Group Leader: Murray Hicks
- Braided systems tend to have multiple pathways of adjustment, including bed roughness, local slope adjustments, braiding intensity, lateral shifts, etc. From a modelling perspective, how do we develop rational criteria to estimate which pathway a river is likely to take, and simulate essential feedbacks among these?
- Better understanding of the effects of (in-reach and external) bed-material supply on braiding morphodynamics.
- Better understanding the medium-long term (50-100 year) morphodynamics of braided channels – to better understand current processes as well as for prediction of future channel behaviour.
- Understanding the morphodynamic behaviour of the active braid belt –better understanding of the active belt dynamics is needed to manage the boundaries between humans and braided rivers. Example issues: avulsion precursors and prediction; braid-belt erosion and active-belt migration.
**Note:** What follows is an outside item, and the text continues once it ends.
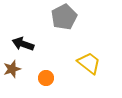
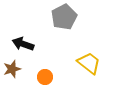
orange circle: moved 1 px left, 1 px up
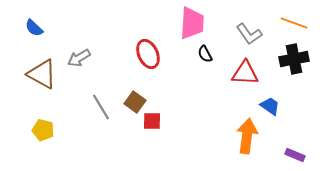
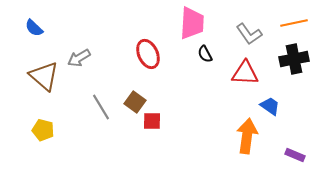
orange line: rotated 32 degrees counterclockwise
brown triangle: moved 2 px right, 2 px down; rotated 12 degrees clockwise
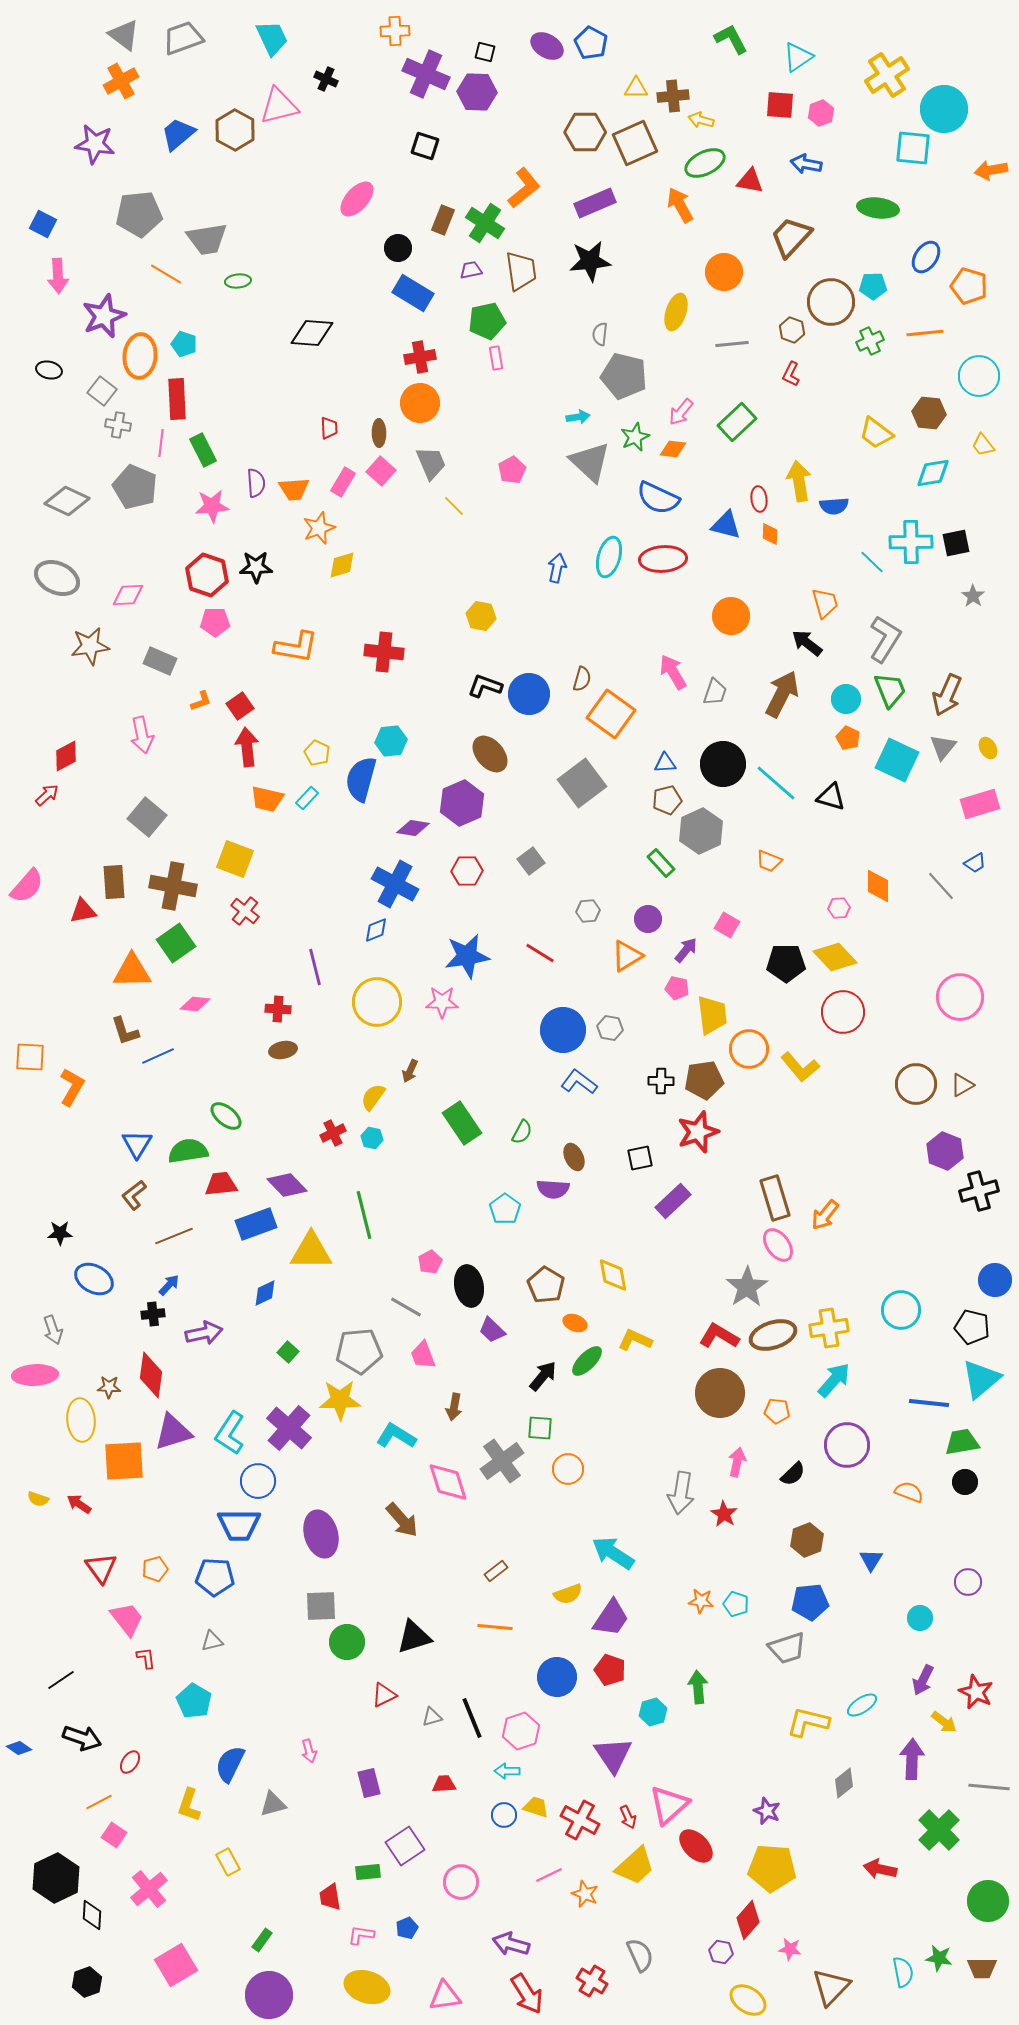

- Braided network morphological evolution at base flows. Anecdotal observations that side-braids become disconnected from main braid network during extended periods of base flow, thus reducing braiding index and changing habitat. This links with recent progress in the numerical modelling of diffluences, and may also relate to surface-water / ground-water interactions.
- Braided river mouth morphodynamic behaviour. Many New Zealand braided rivers enter the sea on wave-dominated coasts, and the mouth morphology typically has an elongated lagoon (“Hapua”) fronted by a gravel barrier with a narrow and very dynamic outlet channel. The outlet channel is vulnerable to closure by wave-deposited gravel, particularly at low river flows. Extended mouth closure events can impact on fish migration, therefore “mouth maintenance” flows are important issues when setting water extraction limits from these rivers (and may over-ride minimum flows for in-stream habitat). The problem is to predict these, since both river and coastal processes are involved.
- We require better measures of the type of morphological change caused by vegetation and also better understanding of the main processes and thresholds involved with this interaction. Science questions include:
(i) What is the morphodynamic signature of vegetation, and how does it depend on the types and distribution of vegetation present?
(ii) What physical properties of vegetation matter for morphodynamics?
(iii) What process do most of the work removing braidplain vegetation (e.g. bank erosion and lateral migration, surface scour, current drag, abrasion) and how does this relate to species and life-stage?
(iv) What hydraulic thresholds (e.g. shear stress) apply for given species and life stages, and how these relate to total discharge?
(v) How important is suspended sediment in the feedback between vegetation growth and morphological change?
(vi) How is braiding influenced by the effects of vegetation on bed-material availability?
(i)-(v) are all ingredients for morphodynamic models that seek to simulate braidplain morphologic evolution due to the individual or combined effects of flow regime change, dams, and vegetation invasion.
- What causes variation in vegetation cover in braided rivers? Vegetation cover varies greatly in braided rivers (e.g., from bar braided to island-braided configuration). The question is: how much vegetation, if any, do we expect for a given river and reach?
- Recruitment processes. This is controlled both by local conditions (access to groundwater, moisture) and external factors (climate, hydrological regime). It helps explain why some rivers are more prone than others to vegetation encroachment.
- The influence of riparian vegetation on meso-scale braided river topography and consequent effects on habitat. Examples: (i) the aggregate role of riparian vegetation on the form, elevation distribution and habitat structure of braided rivers. This would allow papers that go beyond a single habitat type and a local (albeit large) patch of vegetation).
- Improved understanding of the space-time disturbance frequency of braided river bed habitat, and identification of the optimum disturbance frequency for biota endemic to braided rivers. This pursues the idea that optimal braided river habitat and refugia occur in the less active areas of braidplain. It also relates to the characteristic morphologies that occur in variously active areas of braidplain (e.g. less active areas can evolve dendritic drainage networks). The application is towards defining, within a regulated regime, the minimum frequency of small floods to maintain substrate quality and so benthic habitat quality. This links also with changes in riverbed vegetation patterns under regulated flow regimes.
- Relationships between benthic habitat quality, surficial bed flushing of periphyton and fine sediment, general bed mobilisation, and water discharge. Ecologists in New Zealand tend to use multiples of the median discharge as an index flow for these processes (e.g. 3XQ50) – because it is easily done, but the connection with hydraulic parameters and thresholds (e.g. shear stress and threshold stress to scour periphyton and entrain bed material) is not well substantiated – so the reliability of such flow-based indices is questionable. This needs to be sorted one way or the other.
- What are the relative roles in braided river ecosystems of (i) spatial (ii) ‘hydrologic’ (induced by variation in discharge), and (iii) ‘autogenic’ (associated with internal morphologic change) variability?
- Do braided rivers and their associated ecosystems co-evolve?
- The effect of surface-water / ground-water exchanges on aquatic habitat patchiness, community diversity, and ecological potential. This is a key issue stemming from human pressure on water use.